▸ **EXERCISE TEXT**:
____
It was a humbling experience. I went to see the patient and felt like I had a good exam which was non-surgical and that meant that you don't operate. However, we ended up removing 100 cm of bowel. I'll never know if she would have done OK and healed her injury with or without surgery, but it was a humbling experience.

In other news, here is a great and pity article about universal health insurance by James Surowiecki from January 2010 in the New Yorker:

Fifth Wheel

Tuesday, January 19, 2010

life and death

the other morning a teenager came into the ER in the early hours with a horrible stab wound. she had already been coded three times en route, transfused with multiple blood products, and basically came into the ER and lost all signs of life. we took her to the OR to try to stop the bleeding but after about forty-five minutes of exploring the wound we finally got it to stop bleeding. at that point, it was about 1.5 hours of coding her and she had no signs of life. in retrospect i'm not sure that there was anything we could have done surgically to save her when she arrived in the ER without a pulse.

i had to sit down in a room and tell her family that she died. her 11 year-old brother freaked out and ran out of the room and we had to go and chase him down and find where he ran off too. eventually i tried to get the family members to focus on helping their other family member (also stabbed but survived) get through the hospitalization.
____
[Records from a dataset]
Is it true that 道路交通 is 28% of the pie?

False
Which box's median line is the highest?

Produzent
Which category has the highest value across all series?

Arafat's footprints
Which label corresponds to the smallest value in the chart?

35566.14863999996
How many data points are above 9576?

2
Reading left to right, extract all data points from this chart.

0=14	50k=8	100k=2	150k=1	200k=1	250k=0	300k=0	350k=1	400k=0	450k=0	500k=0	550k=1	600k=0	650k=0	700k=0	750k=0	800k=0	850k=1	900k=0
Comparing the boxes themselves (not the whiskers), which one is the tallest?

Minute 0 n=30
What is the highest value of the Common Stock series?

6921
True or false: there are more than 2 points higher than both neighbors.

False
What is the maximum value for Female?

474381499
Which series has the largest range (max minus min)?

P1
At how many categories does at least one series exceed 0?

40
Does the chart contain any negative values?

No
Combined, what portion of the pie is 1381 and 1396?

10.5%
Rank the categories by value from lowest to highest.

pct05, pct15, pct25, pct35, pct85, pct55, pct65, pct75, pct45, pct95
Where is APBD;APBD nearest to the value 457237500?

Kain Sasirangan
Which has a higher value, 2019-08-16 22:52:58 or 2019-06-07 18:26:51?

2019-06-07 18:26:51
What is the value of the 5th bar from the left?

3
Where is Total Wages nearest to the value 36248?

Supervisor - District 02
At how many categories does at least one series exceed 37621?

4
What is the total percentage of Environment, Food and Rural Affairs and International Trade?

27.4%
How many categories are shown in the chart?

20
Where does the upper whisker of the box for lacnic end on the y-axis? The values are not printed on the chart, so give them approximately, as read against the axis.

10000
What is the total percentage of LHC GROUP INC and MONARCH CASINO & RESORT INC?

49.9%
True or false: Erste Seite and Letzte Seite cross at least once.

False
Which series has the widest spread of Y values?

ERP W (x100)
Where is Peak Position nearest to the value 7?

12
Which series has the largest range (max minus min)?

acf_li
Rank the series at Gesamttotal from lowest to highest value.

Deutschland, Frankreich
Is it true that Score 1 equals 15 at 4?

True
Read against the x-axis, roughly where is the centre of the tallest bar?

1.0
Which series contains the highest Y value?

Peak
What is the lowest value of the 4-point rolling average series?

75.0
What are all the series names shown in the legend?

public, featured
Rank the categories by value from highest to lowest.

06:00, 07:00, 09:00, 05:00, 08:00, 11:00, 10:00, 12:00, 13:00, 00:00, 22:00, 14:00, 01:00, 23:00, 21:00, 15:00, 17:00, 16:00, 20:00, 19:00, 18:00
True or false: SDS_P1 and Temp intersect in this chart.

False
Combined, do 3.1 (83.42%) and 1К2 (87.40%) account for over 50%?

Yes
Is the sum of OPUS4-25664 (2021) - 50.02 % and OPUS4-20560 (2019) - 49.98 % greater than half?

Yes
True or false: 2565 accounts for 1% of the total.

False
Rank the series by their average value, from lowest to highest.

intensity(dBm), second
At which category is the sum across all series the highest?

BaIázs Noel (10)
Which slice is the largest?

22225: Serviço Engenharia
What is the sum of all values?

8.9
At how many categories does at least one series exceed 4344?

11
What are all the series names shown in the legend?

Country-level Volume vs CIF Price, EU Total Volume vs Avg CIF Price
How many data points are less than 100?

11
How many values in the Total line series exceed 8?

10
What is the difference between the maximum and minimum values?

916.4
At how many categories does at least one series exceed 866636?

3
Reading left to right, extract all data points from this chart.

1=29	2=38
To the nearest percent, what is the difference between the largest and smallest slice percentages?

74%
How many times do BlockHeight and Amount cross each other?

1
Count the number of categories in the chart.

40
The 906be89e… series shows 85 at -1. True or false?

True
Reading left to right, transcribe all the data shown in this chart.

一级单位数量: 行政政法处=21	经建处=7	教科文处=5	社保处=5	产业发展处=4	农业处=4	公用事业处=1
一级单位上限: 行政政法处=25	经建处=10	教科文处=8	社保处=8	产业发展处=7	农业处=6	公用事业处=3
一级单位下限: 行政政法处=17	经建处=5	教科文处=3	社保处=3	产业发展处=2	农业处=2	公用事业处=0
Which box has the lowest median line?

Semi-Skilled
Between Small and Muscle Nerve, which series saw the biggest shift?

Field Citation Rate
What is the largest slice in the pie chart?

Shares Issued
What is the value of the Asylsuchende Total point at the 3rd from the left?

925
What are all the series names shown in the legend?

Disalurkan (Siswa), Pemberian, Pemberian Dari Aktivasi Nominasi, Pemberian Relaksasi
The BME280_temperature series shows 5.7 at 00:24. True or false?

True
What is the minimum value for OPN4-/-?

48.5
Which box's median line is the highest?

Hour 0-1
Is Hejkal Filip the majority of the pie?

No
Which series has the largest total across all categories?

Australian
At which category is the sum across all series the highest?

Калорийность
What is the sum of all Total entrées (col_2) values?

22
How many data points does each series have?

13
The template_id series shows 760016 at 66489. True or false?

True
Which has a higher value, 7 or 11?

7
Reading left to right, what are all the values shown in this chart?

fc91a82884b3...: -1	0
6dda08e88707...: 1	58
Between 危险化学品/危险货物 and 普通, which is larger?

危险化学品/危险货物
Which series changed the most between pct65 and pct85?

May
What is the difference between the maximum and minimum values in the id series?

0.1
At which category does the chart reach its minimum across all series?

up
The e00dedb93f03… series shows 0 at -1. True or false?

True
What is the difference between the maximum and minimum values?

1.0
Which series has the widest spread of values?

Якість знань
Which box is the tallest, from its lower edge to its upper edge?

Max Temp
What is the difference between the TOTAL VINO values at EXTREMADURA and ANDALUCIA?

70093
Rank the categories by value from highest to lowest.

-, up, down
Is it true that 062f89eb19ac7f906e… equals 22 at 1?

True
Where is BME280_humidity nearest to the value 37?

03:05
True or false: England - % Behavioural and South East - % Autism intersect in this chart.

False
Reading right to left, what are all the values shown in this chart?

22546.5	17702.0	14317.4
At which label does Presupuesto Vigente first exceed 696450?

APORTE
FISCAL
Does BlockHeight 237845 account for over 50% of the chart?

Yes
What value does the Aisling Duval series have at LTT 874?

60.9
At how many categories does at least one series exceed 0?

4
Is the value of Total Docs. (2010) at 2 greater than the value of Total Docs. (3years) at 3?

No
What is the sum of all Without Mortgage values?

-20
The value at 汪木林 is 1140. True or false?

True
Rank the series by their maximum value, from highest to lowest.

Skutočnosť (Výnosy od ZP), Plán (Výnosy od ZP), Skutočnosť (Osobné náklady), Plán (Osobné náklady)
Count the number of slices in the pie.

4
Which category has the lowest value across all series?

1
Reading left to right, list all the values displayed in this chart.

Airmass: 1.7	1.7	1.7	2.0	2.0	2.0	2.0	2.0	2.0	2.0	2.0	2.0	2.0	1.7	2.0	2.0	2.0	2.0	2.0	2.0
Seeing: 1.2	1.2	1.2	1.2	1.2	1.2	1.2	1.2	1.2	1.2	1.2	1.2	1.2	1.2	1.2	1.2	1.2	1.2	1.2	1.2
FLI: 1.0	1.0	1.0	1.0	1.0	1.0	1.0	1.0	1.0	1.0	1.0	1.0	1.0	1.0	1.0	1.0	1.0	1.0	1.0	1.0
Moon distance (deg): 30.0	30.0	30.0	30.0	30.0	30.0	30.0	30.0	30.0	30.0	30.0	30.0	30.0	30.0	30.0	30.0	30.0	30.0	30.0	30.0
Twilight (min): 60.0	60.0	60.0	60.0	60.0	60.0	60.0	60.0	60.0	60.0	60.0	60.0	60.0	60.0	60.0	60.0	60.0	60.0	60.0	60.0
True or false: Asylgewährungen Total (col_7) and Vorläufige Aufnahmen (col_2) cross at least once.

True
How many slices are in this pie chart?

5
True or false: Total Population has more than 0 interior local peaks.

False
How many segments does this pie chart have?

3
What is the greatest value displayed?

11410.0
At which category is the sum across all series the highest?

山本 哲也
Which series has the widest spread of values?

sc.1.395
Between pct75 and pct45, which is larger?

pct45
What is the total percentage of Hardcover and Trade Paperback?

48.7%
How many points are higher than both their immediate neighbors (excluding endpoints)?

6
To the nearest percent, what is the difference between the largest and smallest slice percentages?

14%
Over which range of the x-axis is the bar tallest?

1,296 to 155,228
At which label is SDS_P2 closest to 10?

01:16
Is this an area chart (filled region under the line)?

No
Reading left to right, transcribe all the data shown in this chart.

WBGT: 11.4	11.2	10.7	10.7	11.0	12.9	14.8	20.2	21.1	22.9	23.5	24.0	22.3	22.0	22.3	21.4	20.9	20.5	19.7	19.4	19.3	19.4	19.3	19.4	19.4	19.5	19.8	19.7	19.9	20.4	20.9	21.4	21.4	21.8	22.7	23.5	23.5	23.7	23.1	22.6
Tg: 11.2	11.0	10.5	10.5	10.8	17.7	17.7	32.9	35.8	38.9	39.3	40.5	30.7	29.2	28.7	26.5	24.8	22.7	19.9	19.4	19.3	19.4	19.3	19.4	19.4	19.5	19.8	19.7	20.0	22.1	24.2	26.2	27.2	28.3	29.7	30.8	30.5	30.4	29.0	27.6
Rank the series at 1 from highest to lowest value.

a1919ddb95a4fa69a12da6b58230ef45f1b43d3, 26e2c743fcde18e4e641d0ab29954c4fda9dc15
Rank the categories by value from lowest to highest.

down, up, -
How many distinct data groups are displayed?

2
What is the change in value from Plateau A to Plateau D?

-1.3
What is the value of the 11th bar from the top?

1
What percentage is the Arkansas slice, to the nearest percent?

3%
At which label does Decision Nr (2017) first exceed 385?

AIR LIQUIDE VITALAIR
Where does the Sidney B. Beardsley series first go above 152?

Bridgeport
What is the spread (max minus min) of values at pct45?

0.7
____
▸ **TO DO**:
• a. Transcribe the passage of the surgery blog excerpt that begins at the words "Tuesday, January 19, 2010" and stops after the words "without a pulse.".
• b. According to the surgery blog excerpt, how many times had the teenager with the stab wound been coded en route to the ER?
• c. Write the next part of the surgery blog excerpt, picking up after its final sentence.

▸ **EXERCISE RESPONSES**:
• a.
Tuesday, January 19, 2010

life and death

the other morning a teenager came into the ER in the early hours with a horrible stab wound. she had already been coded three times en route, transfused with multiple blood products, and basically came into the ER and lost all signs of life. we took her to the OR to try to stop the bleeding but after about forty-five minutes of exploring the wound we finally got it to stop bleeding. at that point, it was about 1.5 hours of coding her and she had no signs of life. in retrospect i'm not sure that there was anything we could have done surgically to save her when she arrived in the ER without a pulse.

• b. Three times.

• c.
night float is like one of those experiences like when they take astronauts or pilots up to high altitudes and take away some of the oxygen. you start to have trouble thinking - the sheer horror and urgency of some of our situations in the setting of anti-physiological sleep patterns (awake at night and sleeping by day) tends to make feeling emotions an abstract concept. and then sometimes i have an experience like the one that i describe above and i didn't even have time to process it. i had to run up to the icu and do an emergency procedure right after telling that girl's family about her death.

surgical miracle

on friday morning early i was between emergency consults when i finally got up to the neonatal ICU to see a 6 month old former 25 week premie who was billed as a non-urgent consult for abd distention. she looked sick, febrile, and tachycardic and had a bowel obstruction on xray. we posted her for the OR and found an adhesion from a prior surgery caused a small bowel malrotation. we fixed it and didn't have to resect any bowel thank goodness and the baby started looking much better and more stable. the circulating nurse asked my attending what the name of the procedure that we performed and he said, just put down "surgical miracle."

he was totally joking, and he didn't say it in an egotistical way or anything. he went on to say some good things about how we got the baby to surgery and said some good things about me. the whole time i kept thinking how crazy it to say those things was because i always second guess myself five-hundred times when i say it's time to take a patient to the OR. i wish i could be more decisive about these things which i suppose will come with time.

Thursday, January 14, 2010

Night float can be slow

The past two nights not much has been going on. It's been pretty slow. Even with that, two nights ago we had a pretty cool case - I walked into work and got an intraoperative consult from the Gyn service who was doing a myomectomy for fibroids and they randomly came across a appendiceal tip mass. I got to do an open appy as an intraoperative consult... I wouldn't have known how to do the case properly (I would have figured something out) except the previous night we had a patient with appendicitis and we did it open at the patient's request for a "tougher" scar. See one, do one, teach one is what they say in surgery so now I'm ready to teach someone how to do an open appendectomy.